SET EXERCISE 1: Update the entries, starting at the first line and ending after the line that contains "scientific name: Ardea herodias". Replace "common name" with "vernacular name" throughout and leave everything else unchanged.

Corrosion of Mixed Metal Fire Sprinkler Systems

This paper is in response to the many questions that are asked regarding automatic fire sprinkler systems using copper tube and fittings in conjunction with conventional steel pipe.

The capability of mixed metals specifically to resist galvanic corrosion, is sometimes questioned. The concern expressed focuses primarily on composite systems where copper tube branch lines and cross mains are used in connection with steel pipe feed mains, risers and standpipes. Other areas of concern are the use of steel band or ring hangers to support copper tube, the practice of threading copper tube through steel sleeves for wall penetrations and the potential for galvanic corrosion between copper tube and metal building studs in interior wall partitions. Frequently, the erroneous assumption is made that copper components corrode preferentially. This is not accurate. Should galvanic corrosion occur, it is the steel or cast iron components which are normally attacked. The protection of the ferrous materials via dielectric separation, protective insulating tape, sleeves, or grommets must be evaluated. The beneficial results achieved versus the attendant increased costs of such protective measures must also be evaluated. The following analysis is provided for your information.

A standard galvanic series (a practical simplification of the electrochemical series of the elements) provides a first approximation of galvanic corrosion potential and is a starting point for understanding the problem. In a standard galvanic series, the common metals are ranked from the most active (anodic) to the least active (cathodic). Generally, when two dissimilar metals are coupled in the presence of an electrolyte (such as water), the potential for accelerated corrosion of the more active metal in the couple increases in proportion to the position of the metals in the standard galvanic series.

For example, using the standard galvanic series for common metals in sea water ( Table 1), aluminum which is ranked second in activity to magnesium would exhibit a greater potential for galvanic corrosion when in direct contact with copper, which is ranked in the lower third of the series, than iron (steel) which is ranked in the middle third of the series.

The amount or severity of galvanic corrosion, however, cannot be predicted simply on the basis of the relative ranking of the two metals forming the couple in a standard galvanic series. The rate and extent of corrosion potential are also dependent upon:

  • The electrical resistance of the joint between the metals
  • The conductivity of the electrolyte
  • The relative areas or masses of the anodic metal with respect to the cathodic metal
  • The polarization of the anodic metal through the buildup of adherent surface films

Considering each of these factors in the context of the automatic fire sprinkler system, we find that:

  • Black steel pipe is anodic with respect to copper tube. However, the close proximity of the two metals in the standard galvanic series indicates that the corrosion potential is only moderate.

DATASET ROWS:
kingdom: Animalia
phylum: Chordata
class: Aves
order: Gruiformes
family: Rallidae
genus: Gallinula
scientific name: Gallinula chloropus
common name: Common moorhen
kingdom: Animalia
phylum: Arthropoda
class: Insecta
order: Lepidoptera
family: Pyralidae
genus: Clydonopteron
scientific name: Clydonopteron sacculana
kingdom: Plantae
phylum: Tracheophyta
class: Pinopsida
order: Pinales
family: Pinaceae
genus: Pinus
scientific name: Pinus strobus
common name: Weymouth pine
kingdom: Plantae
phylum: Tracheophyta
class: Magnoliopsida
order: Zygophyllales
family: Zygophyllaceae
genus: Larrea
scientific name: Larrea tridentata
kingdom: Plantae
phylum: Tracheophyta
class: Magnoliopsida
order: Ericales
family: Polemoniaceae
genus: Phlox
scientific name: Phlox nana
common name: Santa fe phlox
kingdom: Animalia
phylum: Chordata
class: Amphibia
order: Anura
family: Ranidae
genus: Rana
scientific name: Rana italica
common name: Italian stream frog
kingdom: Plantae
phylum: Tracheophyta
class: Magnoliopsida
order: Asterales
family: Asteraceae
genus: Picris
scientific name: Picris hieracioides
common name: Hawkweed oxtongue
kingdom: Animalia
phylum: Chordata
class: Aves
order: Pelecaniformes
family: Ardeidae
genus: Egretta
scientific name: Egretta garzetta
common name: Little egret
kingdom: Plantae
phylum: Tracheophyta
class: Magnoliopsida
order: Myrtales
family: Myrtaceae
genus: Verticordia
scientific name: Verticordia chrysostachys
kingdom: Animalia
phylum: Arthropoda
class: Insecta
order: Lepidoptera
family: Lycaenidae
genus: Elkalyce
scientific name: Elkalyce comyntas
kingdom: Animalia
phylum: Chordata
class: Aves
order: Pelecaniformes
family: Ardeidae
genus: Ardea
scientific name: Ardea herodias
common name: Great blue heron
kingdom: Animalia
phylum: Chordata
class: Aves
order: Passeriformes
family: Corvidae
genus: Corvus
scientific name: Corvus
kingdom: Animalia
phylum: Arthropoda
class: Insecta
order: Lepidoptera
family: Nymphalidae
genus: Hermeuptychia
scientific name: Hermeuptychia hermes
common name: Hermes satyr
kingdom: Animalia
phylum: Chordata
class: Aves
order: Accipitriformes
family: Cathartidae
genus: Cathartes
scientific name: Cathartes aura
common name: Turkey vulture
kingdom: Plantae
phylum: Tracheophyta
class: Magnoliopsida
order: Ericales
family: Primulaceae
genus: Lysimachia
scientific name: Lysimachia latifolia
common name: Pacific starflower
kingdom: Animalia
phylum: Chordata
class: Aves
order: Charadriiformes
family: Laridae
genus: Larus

SET EXERCISE 2:
Answer these questions from the text on mixed metal sprinkler corrosion:
(a) If galvanic corrosion occurs, which components does the text say are normally attacked?
(b) In the standard galvanic series for sea water, which metal is aluminum ranked second in activity to?
(c) What example of an electrolyte does the text give?

WORKED SOLUTION 1:
kingdom: Animalia
phylum: Chordata
class: Aves
order: Gruiformes
family: Rallidae
genus: Gallinula
scientific name: Gallinula chloropus
vernacular name: Common moorhen
kingdom: Animalia
phylum: Arthropoda
class: Insecta
order: Lepidoptera
family: Pyralidae
genus: Clydonopteron
scientific name: Clydonopteron sacculana
kingdom: Plantae
phylum: Tracheophyta
class: Pinopsida
order: Pinales
family: Pinaceae
genus: Pinus
scientific name: Pinus strobus
vernacular name: Weymouth pine
kingdom: Plantae
phylum: Tracheophyta
class: Magnoliopsida
order: Zygophyllales
family: Zygophyllaceae
genus: Larrea
scientific name: Larrea tridentata
kingdom: Plantae
phylum: Tracheophyta
class: Magnoliopsida
order: Ericales
family: Polemoniaceae
genus: Phlox
scientific name: Phlox nana
vernacular name: Santa fe phlox
kingdom: Animalia
phylum: Chordata
class: Amphibia
order: Anura
family: Ranidae
genus: Rana
scientific name: Rana italica
vernacular name: Italian stream frog
kingdom: Plantae
phylum: Tracheophyta
class: Magnoliopsida
order: Asterales
family: Asteraceae
genus: Picris
scientific name: Picris hieracioides
vernacular name: Hawkweed oxtongue
kingdom: Animalia
phylum: Chordata
class: Aves
order: Pelecaniformes
family: Ardeidae
genus: Egretta
scientific name: Egretta garzetta
vernacular name: Little egret
kingdom: Plantae
phylum: Tracheophyta
class: Magnoliopsida
order: Myrtales
family: Myrtaceae
genus: Verticordia
scientific name: Verticordia chrysostachys
kingdom: Animalia
phylum: Arthropoda
class: Insecta
order: Lepidoptera
family: Lycaenidae
genus: Elkalyce
scientific name: Elkalyce comyntas
kingdom: Animalia
phylum: Chordata
class: Aves
order: Pelecaniformes
family: Ardeidae
genus: Ardea
scientific name: Ardea herodias

WORKED SOLUTION 2:
(a) The steel or cast iron components.
(b) Magnesium.
(c) Water.